Germany has indicated it will not take part in any military strike on Syria, as France and the UK signal readiness to join a US-led intervention.
Philipp Missfelder, the foreign affairs spokesman for German Chancellor Angela Merkel’s CDU party, said in the Leipziger Volkszeitung daily on Tuesday (27 August) that: “The [German] army has, through its current international operations, already reached the breaking point.”
He added that a Western strike could create a “spiral of escalating violence” by drawing Iran and the Lebanese militant group, Hezbollah, deeper into the conflict.
He also said military action without a UN mandate is “hard to imagine.”
Despite Missfelder’s statement, Merkel in recent days joined British and French leaders in giving credence to reports the Syrian regime has used chemical weapons to kill hundreds of people on the outskirts of Damascus.
A statement by British Prime Minister David Cameron’s office noted that Cameron and Merkel spoke by phone on Sunday.
“They agreed that this was a very grave incident and that there was little doubt that it had been carried out by the regime,” it said.
“They agreed that such an attack demanded a firm response from the international community,” it added.
France on Monday also used strong words.
“The only option that I am ruling out is to do nothing,” French foreign minister Laurent Fabius said on Europe 1 radio.
The toughest language came from Washington on Monday evening, however.
US secretary of state John Kerry told media in the US capital: “The indiscriminate slaughter of civilians, the killing of women and children and innocent bystanders, by chemical weapons is a moral obscenity.”
He added: “There must be accountability for those who would use the world’s most heinous weapons against the world’s most vulnerable people.”
The US also cancelled a meeting with Russia, due in The Hague on Wednesday, designed to re-launch peace talks between Syrian rebels and Syrian authorities.
If the US and some EU countries do strike Syria’s chemical weapons depots, elite brigades or air force, the move risks further alienating Moscow.
Cameron’s office said he also spoke with Russian President Vladimir Putin on Monday, but “the Russian President said Moscow had no evidence as to whether such an attack had taken place or who was responsible.”
Russian foreign minister Sergei Lavrov on Monday spelled out his country’s point of view.
“We are especially concerned to hear talk coming from London and Paris suggesting that Nato could take the lead in bombing in Syria without Security Council approval.
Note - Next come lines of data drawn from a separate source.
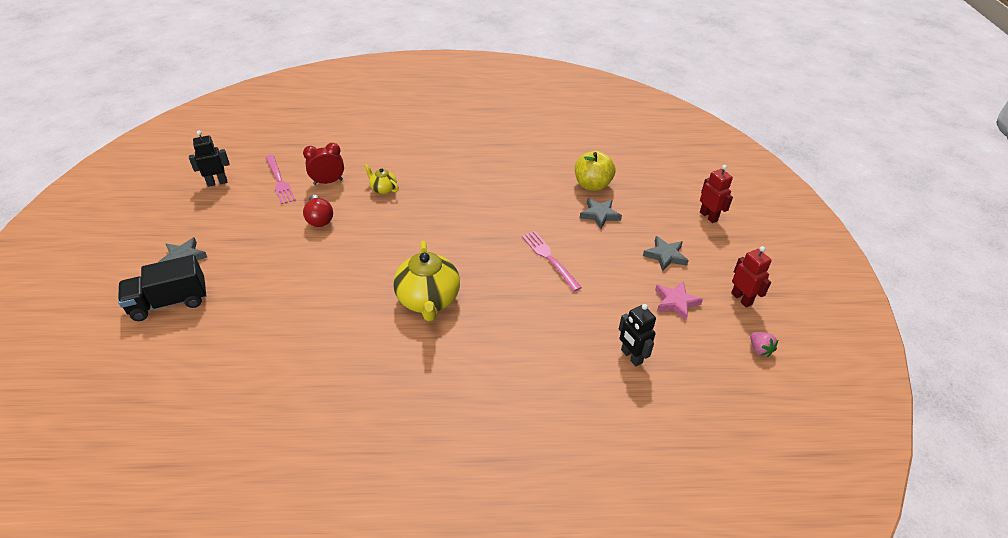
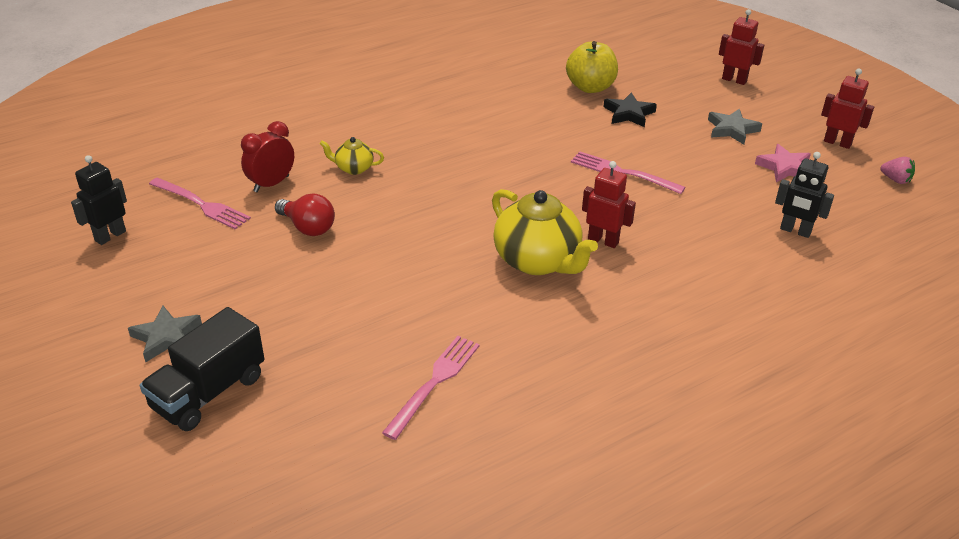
camera: 30 degrees left, 5 degrees down
grey star [580,198,622,229] -> black star [604,92,657,127]
none -> pink fork [382,336,480,440]
none -> red robot [582,161,636,248]

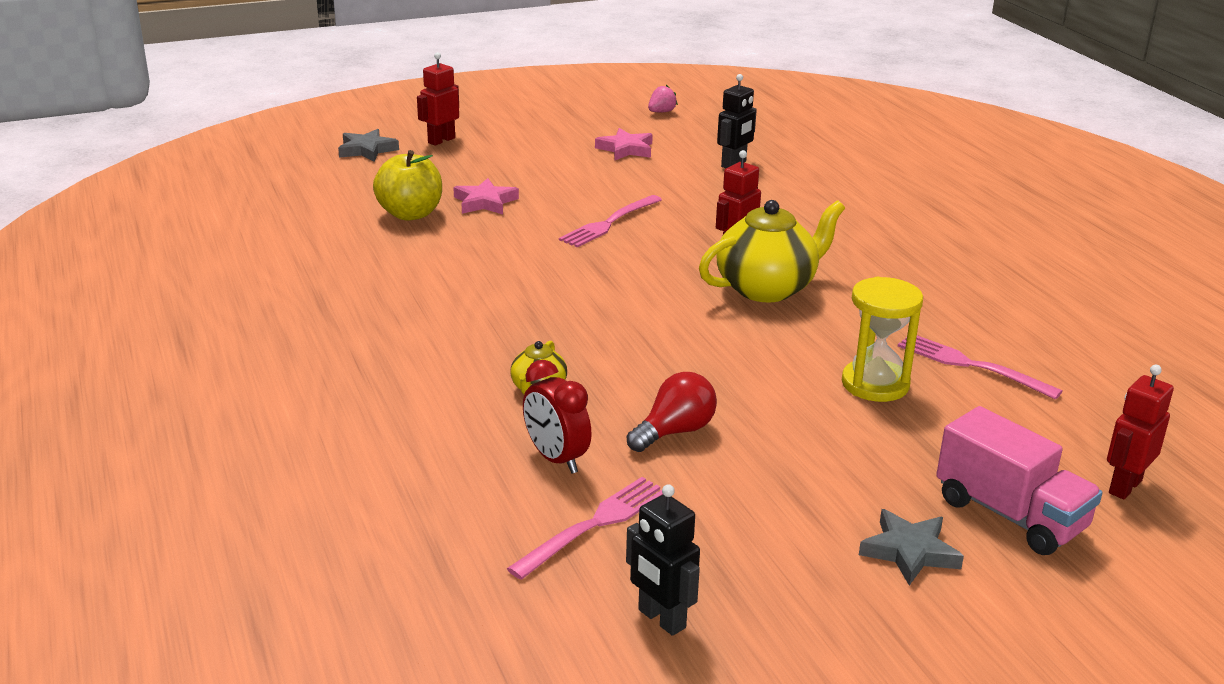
camera: 80 degrees left, 10 degrees down
black truck [140,307,264,431] -> pink truck [936,406,1102,555]
black star [604,92,657,127] -> pink star [453,178,519,215]
grey star [708,109,762,145] -> grey star moved to [338,129,399,162]
red robot [821,69,874,149] -> red robot moved to [1107,365,1174,499]
none -> yellow hourglass [842,277,923,402]

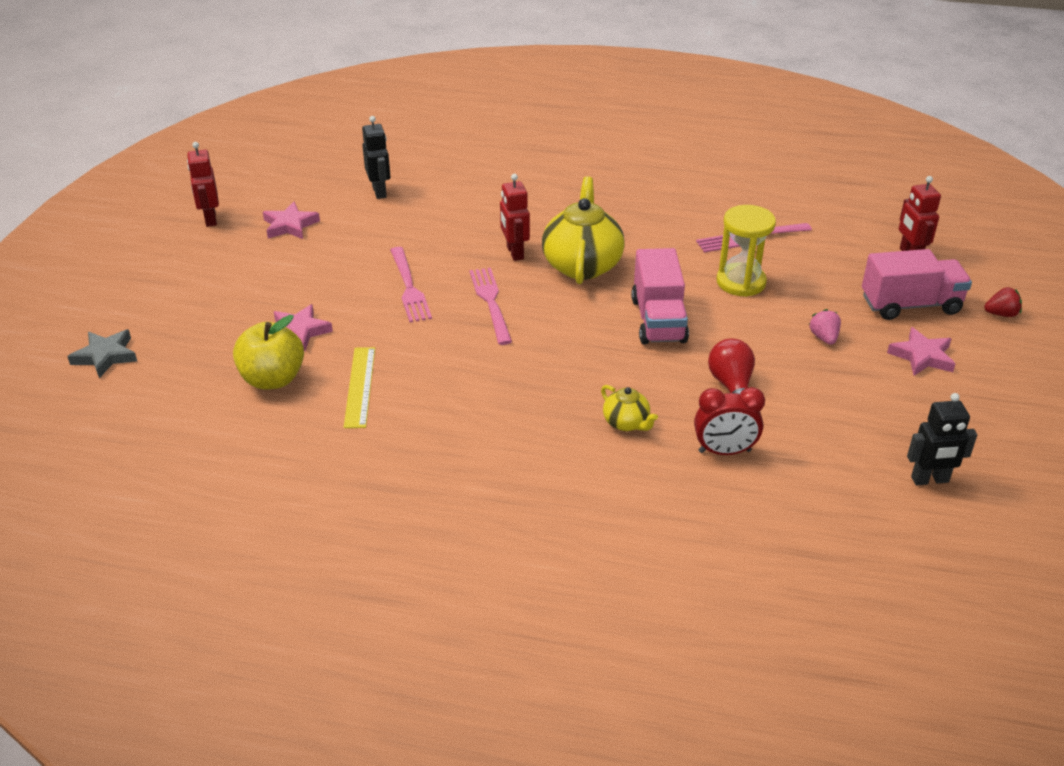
camera: 55 degrees left, 10 degrees up
red robot [417,52,459,146] -> red robot moved to [187,142,219,227]
pink fork [507,477,663,580] -> pink fork moved to [470,268,512,345]
pink strawberry [648,85,678,112] -> pink strawberry moved to [809,309,841,345]
grey star [859,509,964,586] -> pink star [887,327,955,376]
none -> yellow ruler [344,347,375,428]
none -> pink truck [631,248,689,344]
none -> red strawberry [984,287,1022,317]

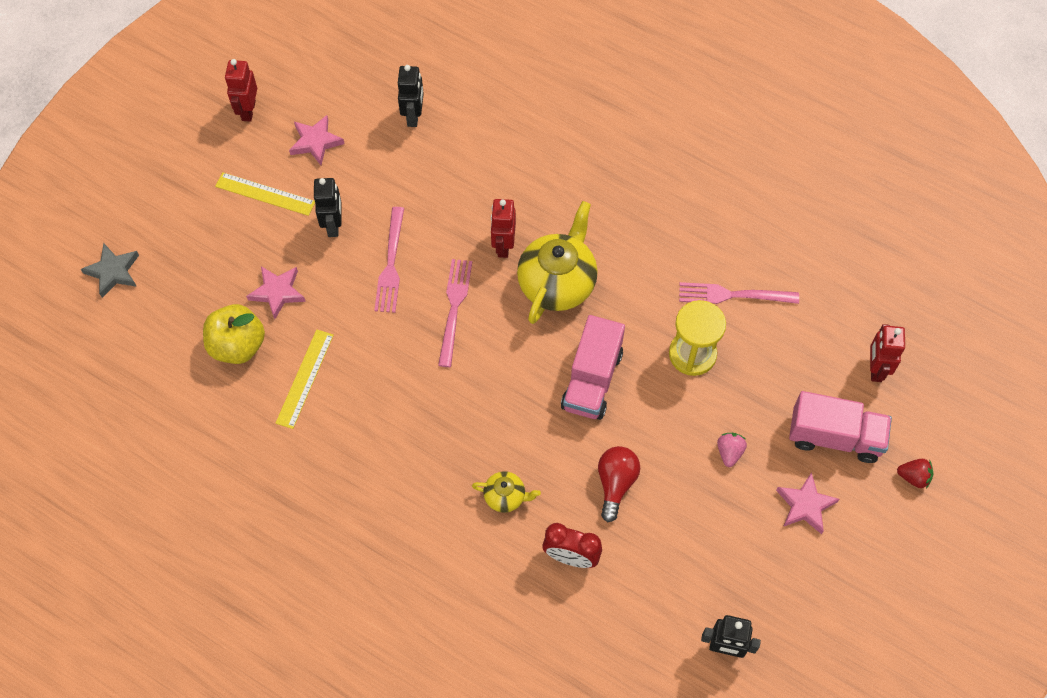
camera: 20 degrees right, 25 degrees up
yellow teapot [601,385,658,431] -> yellow teapot turned 60 degrees counterclockwise [472,471,541,513]
none -> yellow ruler [215,172,315,216]
none -> black robot [314,178,342,237]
This is a very slippery slope,” he told Russian press.
“Any military action without [UN] Security Council approval would be a crude violation of international law,” he noted.
Asked what Russia would do if a Nato-linked coalition does strike its Middle East ally, Lavrov added that Moscow is “not planning to go to war with anyone,” however.
A UN chemical weapons inspection team arrived on the site of the alleged attack on Monday, with any Western action unlikely to come before it files its report.
A former French airforce chief, Jean Rannou, told EUobserver in a previous interview a military strike would most likely be launched from the UK’s military base in Cyprus.
He noted there is a risk that Syria’s Russian-made SA-17 missiles could shoot down a handful of Nato planes.
But he added: “I don’t see any purely military problems. Syria has no defence against Western systems.”
Some defence analysts have also voiced concerns about asymmetric threats.
EU countries have troops in UN peacekeeping missions in Lebanon and Syria, which could become targets.
Rainer Wendt, the head of Germany’s police trade union, also told press on Monday that Syria could react with terrorist attacks in EU countries, including Germany, whether or not it takes part in an assault.